Question 1: Logistic Regression

Part A

Fit a logistic regression model to the training set.

(No hint, the code is in the tutorial)

Part B

Compute the confusion matrices for training and test sets, and thus the error for the test set. You can use this code to make the predictions.

Hint: Where to go for information

You have computed a confusion matrix multiple times before. Check lecture 4 slide 15 for an example of using a model to get the confusion matrix for the logistic model.

Part C

This question is an exploratory question so there isnt really a right or wrong question. Do think about it though.

Question 2: LDA

Part A

Is the assumption of equal variance-covariance reasonable to make for this data?

Hint: Where to go for information

Check lecture 4 slide 18 and slides 40 to 43.

Part B

Fit the LDA model to the training data

(No hint, the code is provided)

Part C

Compute the confusion matrices for training and test sets, and thus the error for the test set.

Hint: Where to go for information

You have computed a confusion matrix multiple times before. Check lecture 4 slide 15 for an example of using a model to get the confusion matrix for the logistic model. Think about how to get the predicted class for a LDA model.

Hint: Extra code hint

You should use the predict(lda_fit$fit, p_tr)$class should give you the predicted class for an LDA model. You will need to do this twice, once on your training and once on your test set.

Part D

Use boxplots and a tour to examine your fitted LDA model and see how it differs from your Logistic regression model. You can use this code to make the predictions.

Hint: Where to go for information

Check lecture 4 slides 6 to 9 for an understanding on how logistic regression works, check lecture 4 slides 18 to 22 to understand how LDA works. The answer is in the theoretical working of these two models.

Hint: Extra hint

Think about the dimensional of this problem. You are looking at the data in 2D space. What dimension is the model rule drawn in?

Part E

Re-do the plot of the discriminant space, to examine the boundary between groups. You’ll need to generate a set of random points in the domain of the data, predict their class, and projection into the discriminant space. The explore() in the classifly package can help you generate the box of random points.

Hint: Extra code hint

You should use the explore(lda_fit$fit, p_tidy_std) to generate the data and get predictions for those values. Once you have the predictions you should plot them. :::

Part F

What happens to the boundary, if you change the prior probabilities? And why does this happen? Change the prior probabilities to be 1.999/3, 0.001/3, 1/3 for Adelie, Chinstrap, Gentoo, respectively.
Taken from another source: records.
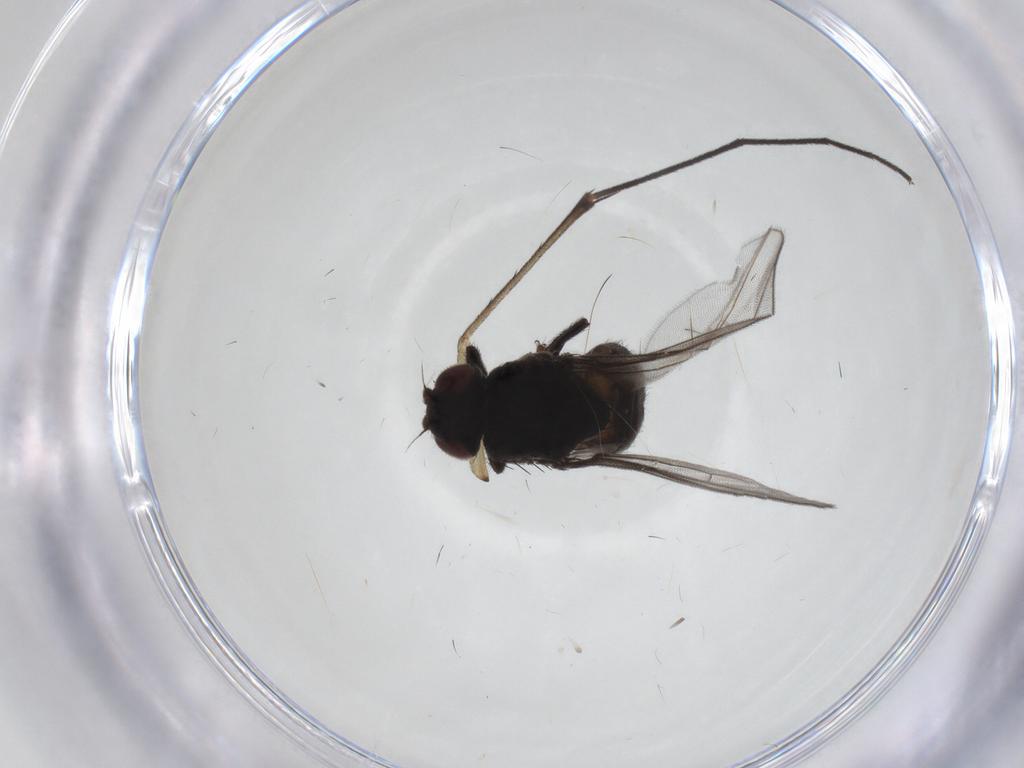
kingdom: Animalia
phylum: Arthropoda
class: Insecta
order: Diptera
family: Chloropidae
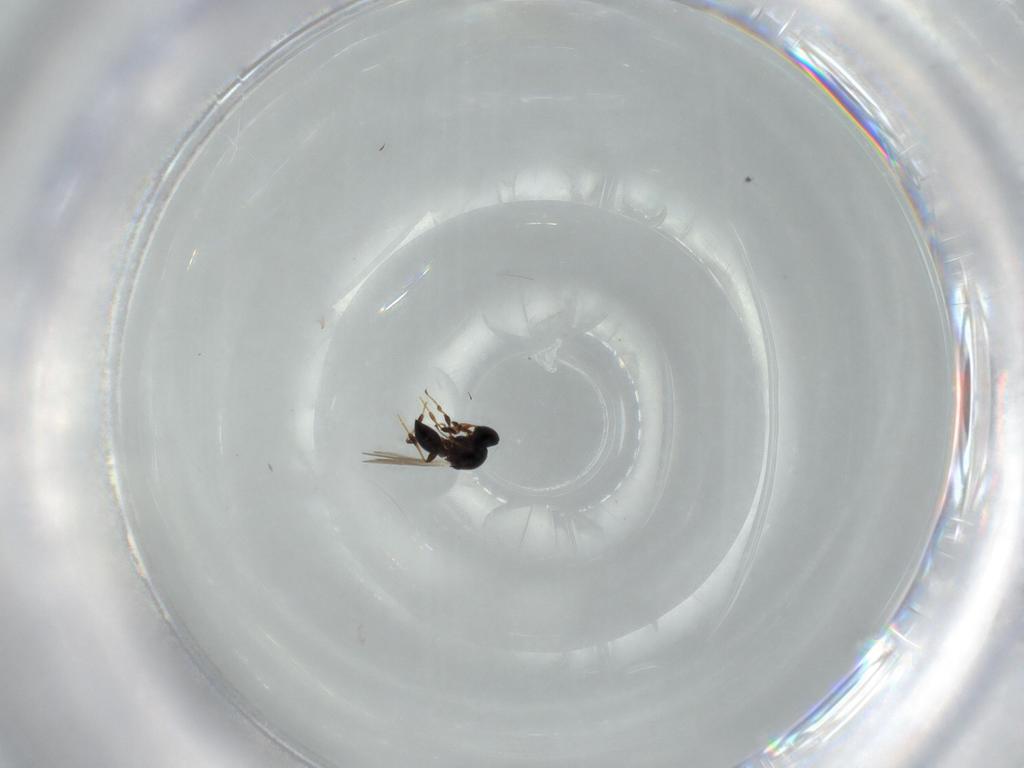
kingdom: Animalia
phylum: Arthropoda
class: Insecta
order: Hymenoptera
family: Platygastridae
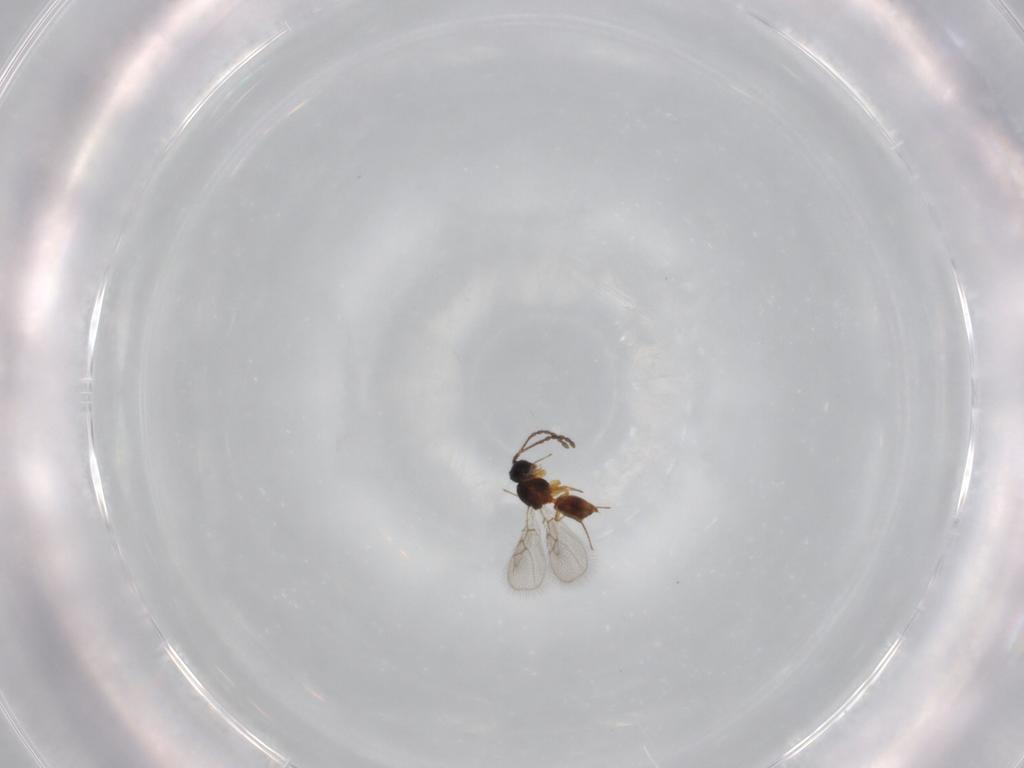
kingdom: Animalia
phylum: Arthropoda
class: Insecta
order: Hymenoptera
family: Figitidae
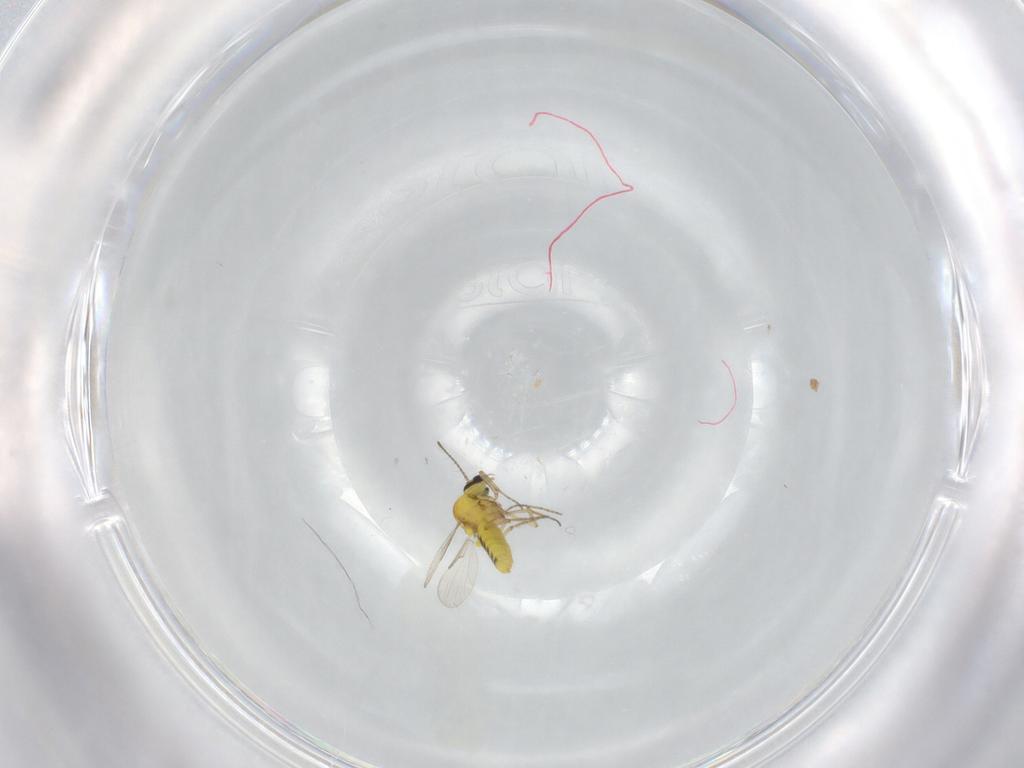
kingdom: Animalia
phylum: Arthropoda
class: Insecta
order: Diptera
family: Ceratopogonidae
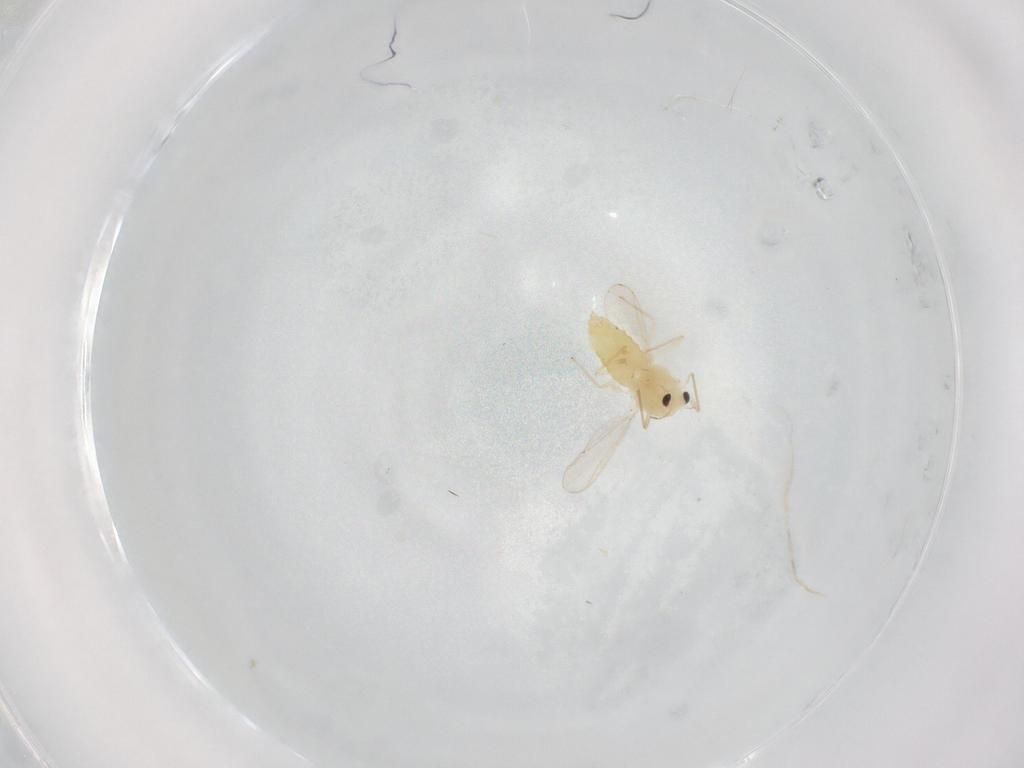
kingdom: Animalia
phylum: Arthropoda
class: Insecta
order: Diptera
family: Chironomidae
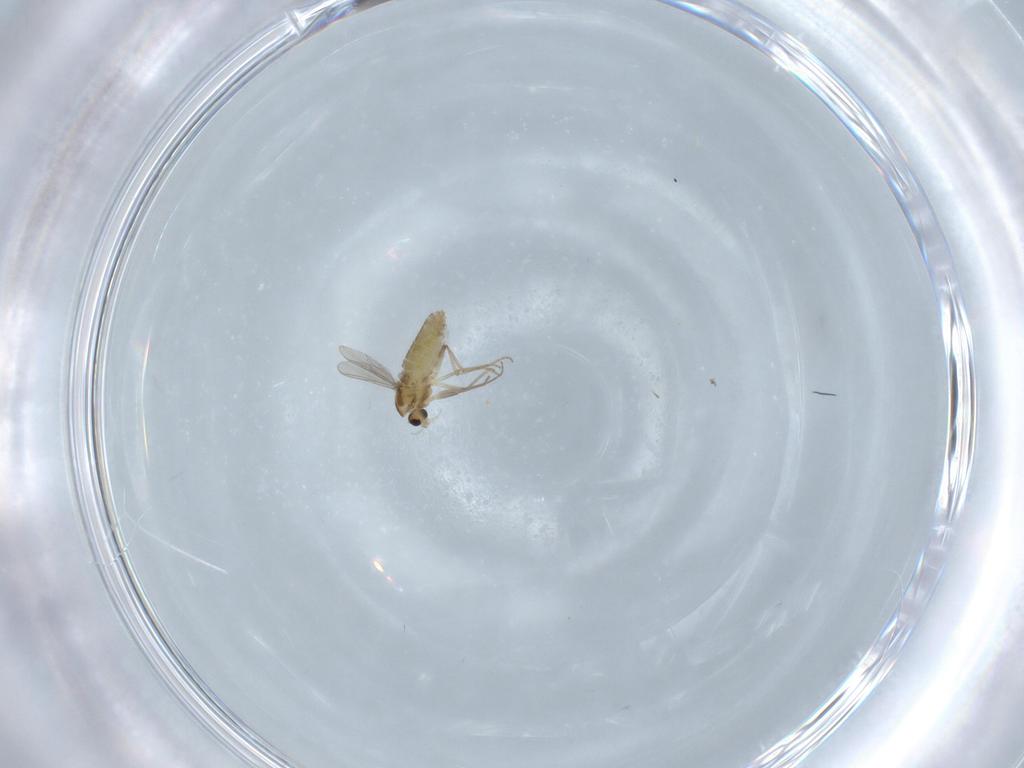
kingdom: Animalia
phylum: Arthropoda
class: Insecta
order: Diptera
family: Chironomidae
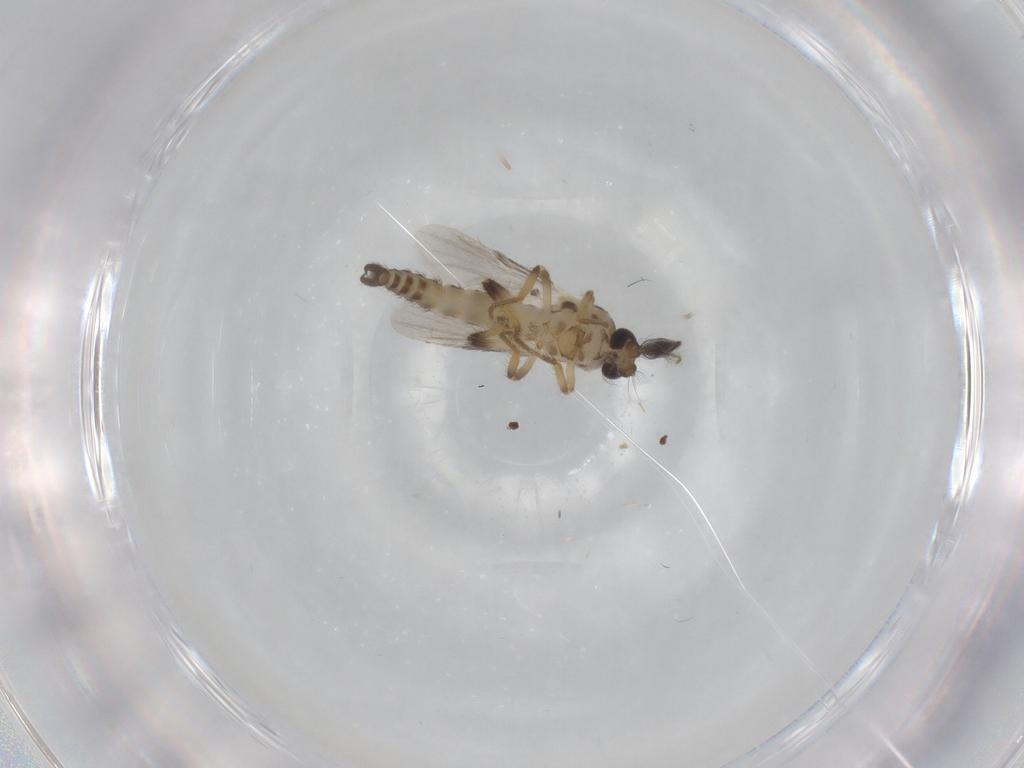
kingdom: Animalia
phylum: Arthropoda
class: Insecta
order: Diptera
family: Ceratopogonidae
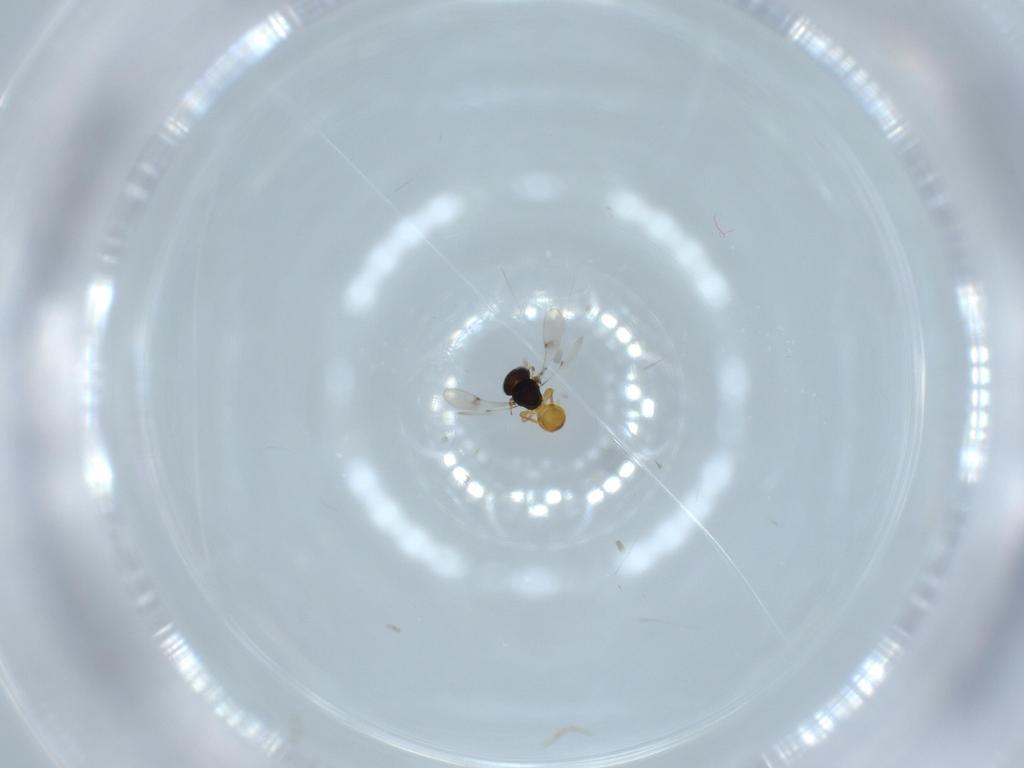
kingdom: Animalia
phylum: Arthropoda
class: Insecta
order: Hymenoptera
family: Scelionidae
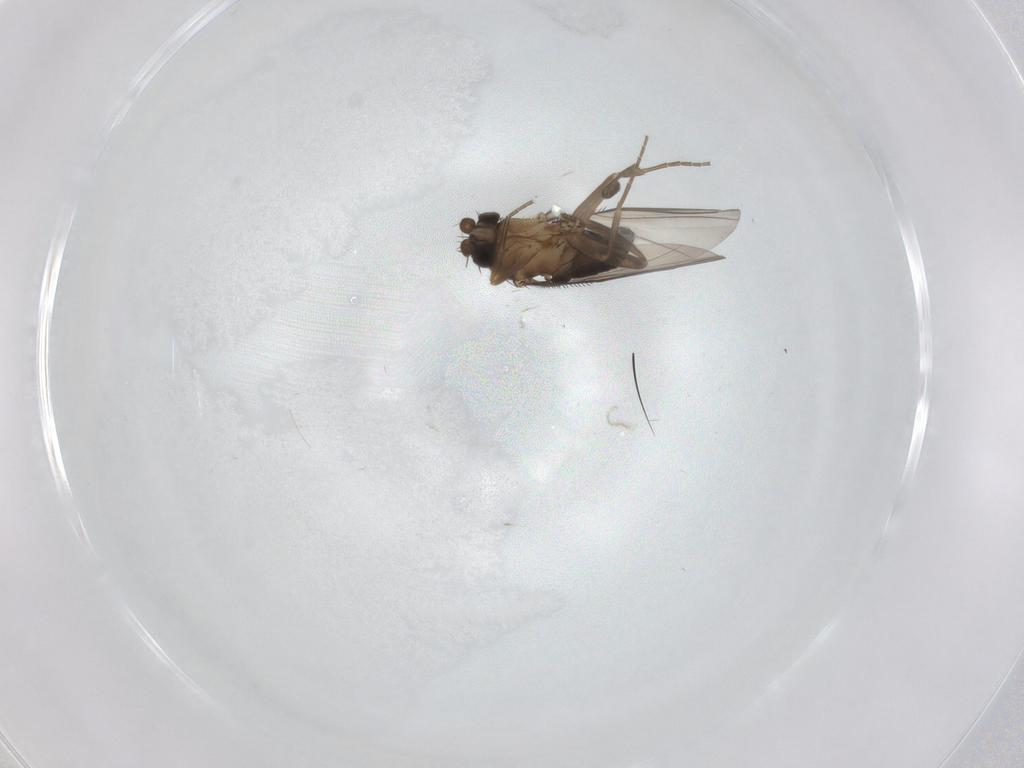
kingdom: Animalia
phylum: Arthropoda
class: Insecta
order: Diptera
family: Phoridae
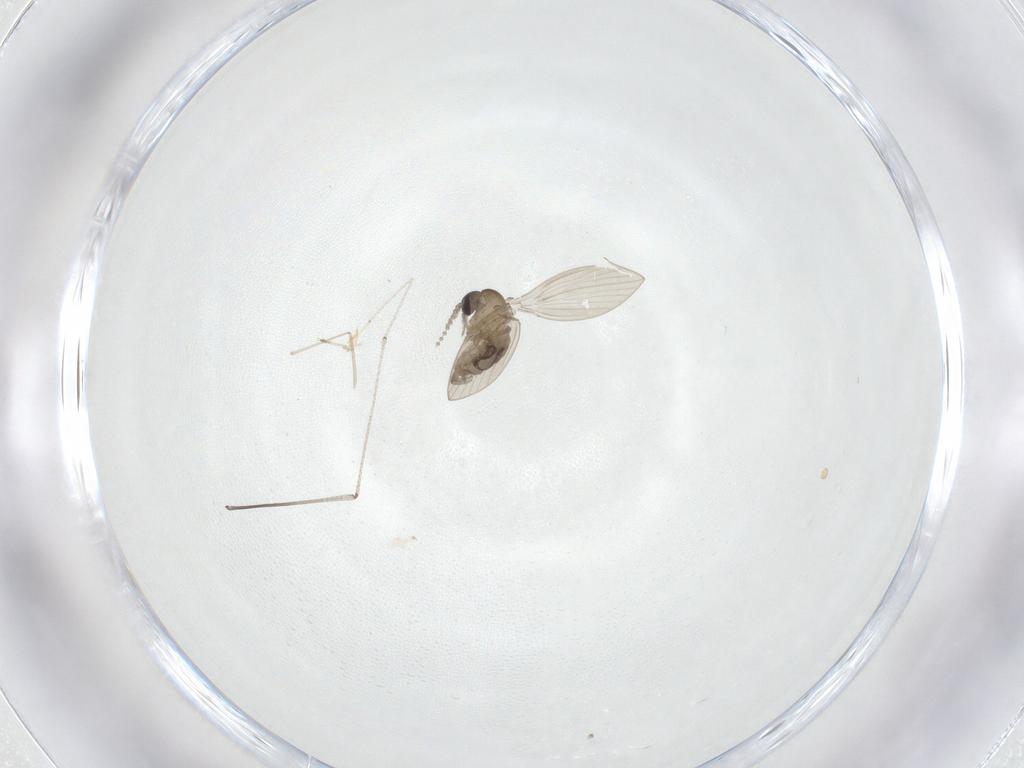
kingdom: Animalia
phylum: Arthropoda
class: Insecta
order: Diptera
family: Psychodidae
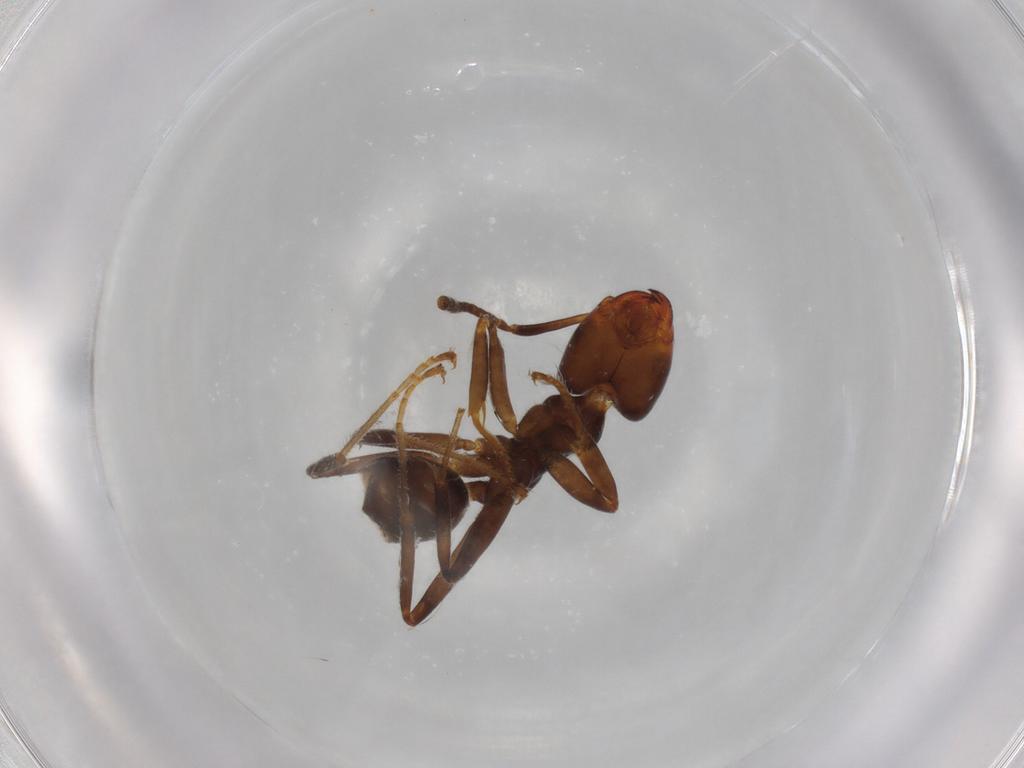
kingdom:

Re-do the plot of the boundaries in the discriminant space.

Hint: Where to go for information

Check lecture 4 slide 27 for a hint on how to change the prior for probability for the code. Describe what happens think about why.

Question 3: Misclassifications

This question is an exploratory question so there isnt really a right or wrong question.

Question 4: Math

It is hard to explain what is happening without giving away the logic to solve the question. If you want me to go through this question, please let me know and we can go through it as a class in the last 20 mins.